# How many tags can I buy?



## duckslyr (Nov 27, 2008)

This will be my first deer season in NoDak and I am slightly confused on how many tags i can get. From what I understand I am allowed 1 archery buck and can buy extra doe tags as well. Most of my confusion is when i can use the doe tags. Do you have to use them during the rifle season or can i use them anytime as long as i use a bow?


----------



## buckseye (Dec 8, 2003)

I think if you get a doe tag as your first choice in the first lottery you have to use it in the season its for. But if you get a doe tag outside of the first lottery then you can use it with any legal weapon in any legal season. Call G&F for their explanation.


----------



## Nick Roehl (Mar 7, 2002)

I thought if you got extra doe tags, after the 1st and 2nd drawing, you can shoot them any time with your bow as long as you are in the unit the tag calls for. I didn't get any extras this year.


----------



## buckseye (Dec 8, 2003)

Wingmaster said:


> I thought if you got extra doe tags, after the 1st and 2nd drawing, you can shoot them any time with your bow as long as you are in the unit the tag calls for. I didn't get any extras this year.


Correct. And you can shoot them with a muzzle loader in muzzy season etc...


----------



## duckslyr (Nov 27, 2008)

"The extra doe tags can be used during the bow season staying in the unit the tag was issued and there is no restriction on how many a person can buy."

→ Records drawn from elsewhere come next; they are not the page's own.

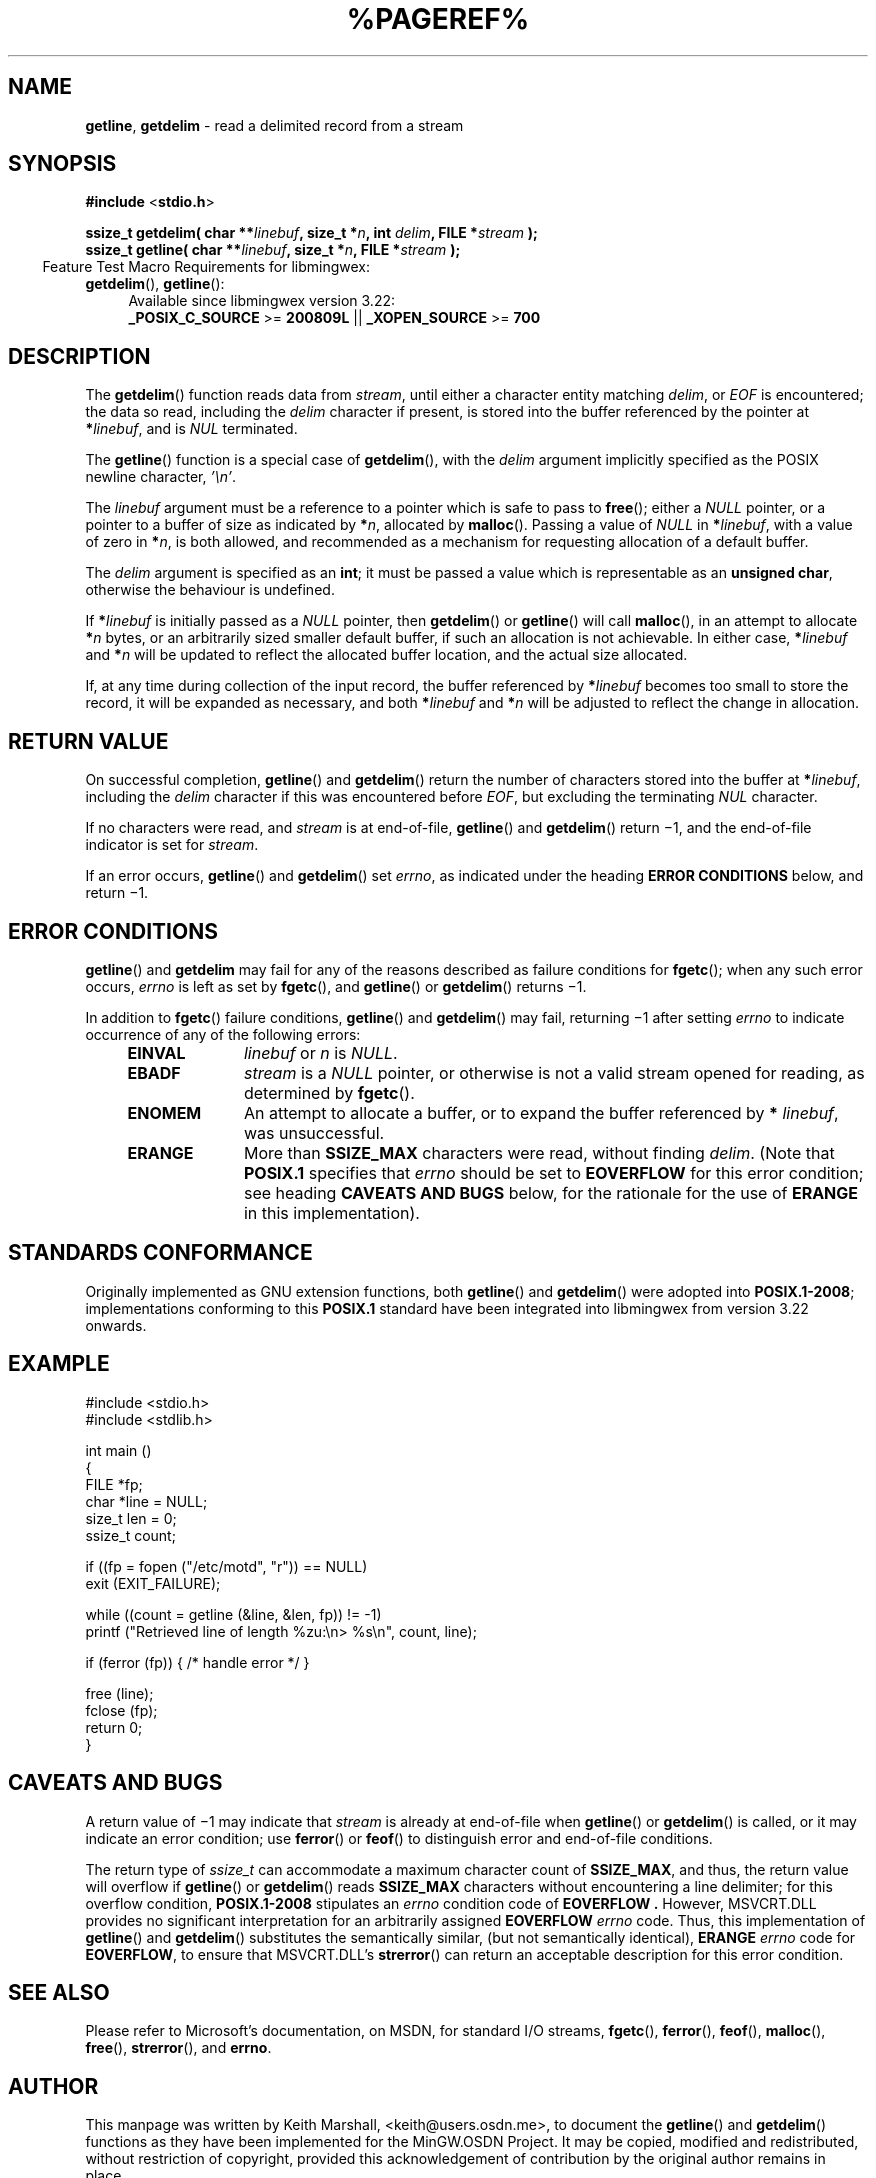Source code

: .\" vim: ft=nroff
.TH %PAGEREF% MinGW "MinGW Programmer's Reference Manual"
.
.SH NAME
.BR getline ,\0 getdelim
\- read a delimited record from a stream
.
.
.SH SYNOPSIS
.B  #include
.RB < stdio.h >
.PP
.B  ssize_t getdelim( char
.BI ** linebuf ,
.B  size_t
.BI * n ,
.B  int
.IB delim ,
.B  FILE
.BI * stream
.B  );
.br
.B  ssize_t getline( char
.BI ** linebuf ,
.B  size_t
.BI * n ,
.B  FILE
.BI * stream
.B  );
.
.IP \& -4n
Feature Test Macro Requirements for libmingwex:
.TP 4
.BR getdelim (),\~ getline ():
.nf
Available since libmingwex version 3.22:
.BR _POSIX_C_SOURCE\0 >=\0 200809L\0 ||\0 _XOPEN_SOURCE\0 >=\0 700
.fi
.
.
.SH DESCRIPTION
The
.BR \%getdelim ()
function reads data from
.IR \%stream ,
until either a character entity matching
.IR \%delim ,
or
.I EOF
is encountered;
the data so read,
including the
.I \%delim
character if present,
is stored into the buffer referenced by the pointer at
.B *\c
.IR \%linebuf ,
and is
.I NUL
terminated.
.PP
The
.BR \%getline ()
function is a special case of
.BR \%getdelim (),
with the
.I \%delim
argument implicitly specified as the POSIX newline character,
.IR '\en' .
.
.PP
The
.I \%linebuf
argument must be a reference to a pointer which is safe to pass to
.BR \%free ();
either a
.I \%NULL
pointer,
or a pointer to a buffer of size as indicated by
.B *\c
.IR n ,
allocated by
.BR \%malloc ().
Passing a value of
.I \%NULL
in
.B *\c
.IR \%linebuf ,
with a value of zero in
.B *\c
.IR n ,
is both allowed,
and recommended as a mechanism for requesting allocation
of a default buffer.
.
.PP
The
.I \%delim
argument is specified as an
.BR int ;
it must be passed a value which is representable as an
.BR "unsigned char" ,
otherwise the behaviour is undefined.
.
.
.PP
If
.BI * linebuf
is initially passed as a
.I \%NULL
pointer,
then
.BR \%getdelim ()
or
.BR \%getline ()
will call
.BR \%malloc (),
in an attempt to allocate
.BI * n
bytes,
or an arbitrarily sized smaller default buffer,
if such an allocation is not achievable.
In either case,
.BI \%* linebuf
and
.BI * n
will be updated to reflect the allocated buffer location,
and the actual size allocated.
.
.PP
If,
at any time during collection of the input record,
the buffer referenced by
.BI \%* linebuf
becomes too small to store the record,
it will be expanded as necessary,
and both
.BI \%* linebuf
and
.BI * n
will be adjusted to reflect the change in allocation.
.
.
.SH RETURN VALUE
.
On successful completion,
.BR \%getline ()
and
.BR \%getdelim ()
return the number of characters stored into the buffer at
.B *\c
.IR \%linebuf ,
including the
.I \%delim
character if this was encountered before
.IR EOF ,
but excluding the terminating
.I NUL
character.
.
.PP
If no characters were read,
and
.I \%stream
is at end-of-file,
.BR \%getline ()
and
.BR \%getdelim ()
return \(mi1,
and the end-of-file indicator is set for
.IR \%stream .
.
.PP
If an error occurs,
.BR \%getline ()
and
.BR \%getdelim ()
set
.IR \%errno ,
as indicated under the heading
.B ERROR CONDITIONS
below,
and return \(mi1.
.
.
.SH ERROR CONDITIONS
.
.BR \%getline ()
and
.BR \%getdelim
may fail for any of the reasons described as failure conditions for
.BR \%fgetc ();
when any such error occurs,
.I \%errno
is left as set by
.BR \%fgetc (),
and
.BR \%getline ()
or
.BR \%getdelim ()
returns \(mi1.
.
.PP
In addition to
.BR \%fgetc ()
failure conditions,
.BR \%getline ()
and
.BR \%getdelim ()
may fail,
returning \(mi1 after setting
.I \%errno
to indicate occurrence of any of the following errors:
.
.RS 4
.TP 10
.B \%EINVAL
.I \%linebuf
or
.I n
is
.IR \%NULL .
.
.TP 10
.B EBADF
.I \%stream
is a
.I \%NULL
pointer,
or otherwise is not a valid stream opened for reading,
as determined by
.BR \%fgetc ().
.
.TP 10
.B ENOMEM
An attempt to allocate a buffer,
or to expand the buffer referenced by
.B *
.IR \%linebuf ,
was unsuccessful.
.
.TP 10
.B ERANGE
More than
.B \%SSIZE_MAX
characters were read,
without finding
.IR \%delim .
(Note that
.B \%POSIX.1
specifies that
.I errno
should be set to
.B \%EOVERFLOW
for this error condition;
see heading
.B CAVEATS AND BUGS
below,
for the rationale for the use of
.B \%ERANGE
in this implementation).
.RE
.
.
.SH STANDARDS CONFORMANCE
.
Originally implemented as GNU extension functions,
both
.BR \%getline ()
and
.BR \%getdelim ()
were adopted into
.BR \%POSIX.1\(hy2008 ;
implementations conforming to this
.B \%POSIX.1
standard have been integrated into libmingwex
from version 3.22 onwards.
.
.
.SH EXAMPLE
.EX
#include <stdio.h>
#include <stdlib.h>

int main ()
{
  FILE *fp;
  char *line = NULL;
  size_t len = 0;
  ssize_t count;

  if ((fp = fopen ("/etc/motd", "r")) == NULL)
    exit (EXIT_FAILURE);

  while ((count = getline (&line, &len, fp)) != -1)
    printf ("Retrieved line of length %zu:\en> %s\en", count, line);

  if (ferror (fp)) { /* handle error */ }

  free (line);
  fclose (fp);
  return 0;
}
.EE
.
.
.SH CAVEATS AND BUGS
.
A return value of \(mi1 may indicate that
.I \%stream
is already at end-of-file when
.BR \%getline ()
or
.BR \%getdelim ()
is called,
or it may indicate an error condition;
use
.BR \%ferror ()
or
.BR \%feof ()
to distinguish error and end-of-file conditions.
.
.PP
The return type of
.I \%ssize_t
can accommodate a maximum character count of
.BR \%SSIZE_MAX ,
and thus,
the return value will overflow if
.BR \%getline ()
or
.BR \%getdelim ()
reads
.B \%SSIZE_MAX
characters without encountering a line delimiter;
for this overflow condition,
.B \%POSIX.1\(hy2008
stipulates an
.I errno
condition code of
.B \%EOVERFLOW .
However,
MSVCRT.DLL provides no significant interpretation for
an arbitrarily assigned
.B \%EOVERFLOW
.I \%errno
code.
Thus,
this implementation of
.BR \%getline ()
and
.BR \%getdelim ()
substitutes the semantically similar,
(but not semantically identical),
.B \%ERANGE
.I \%errno
code for
.BR \%EOVERFLOW ,
to ensure that MSVCRT.DLL's
.BR \%strerror ()
can return an acceptable description for this error condition.
.
.
.SH SEE ALSO
.
Please refer to Microsoft's documentation,
on MSDN,
for standard I/O streams,
.BR \%fgetc (),
.BR \%ferror (),
.BR \%feof (),
.BR \%malloc (),
.BR \%free (),
.BR \%strerror (),
and
.BR \%errno .
.
.
.SH AUTHOR
.
This manpage was written by \%Keith\ Marshall,
\%<keith@users.osdn.me>,
to document the
.BR \%getline ()
and
.BR \%getdelim ()
functions as they have been implemented for the MinGW.OSDN Project.
It may be copied, modified and redistributed,
without restriction of copyright,
provided this acknowledgement of contribution by
the original author remains in place.
.
.\" EOF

This came directly from fish and game so now i know. thanks for the help everybody.


----------



## Norm70 (Aug 26, 2005)

i am pretty sure you technically shoot 2 bucks with a bow 1 with your archery tag and if you get a buck tag in the lottery you can use any legal weapon to shoot that buck too. i would check on that as i am not 100% sure. i think you are restricted to the unit you drew.


----------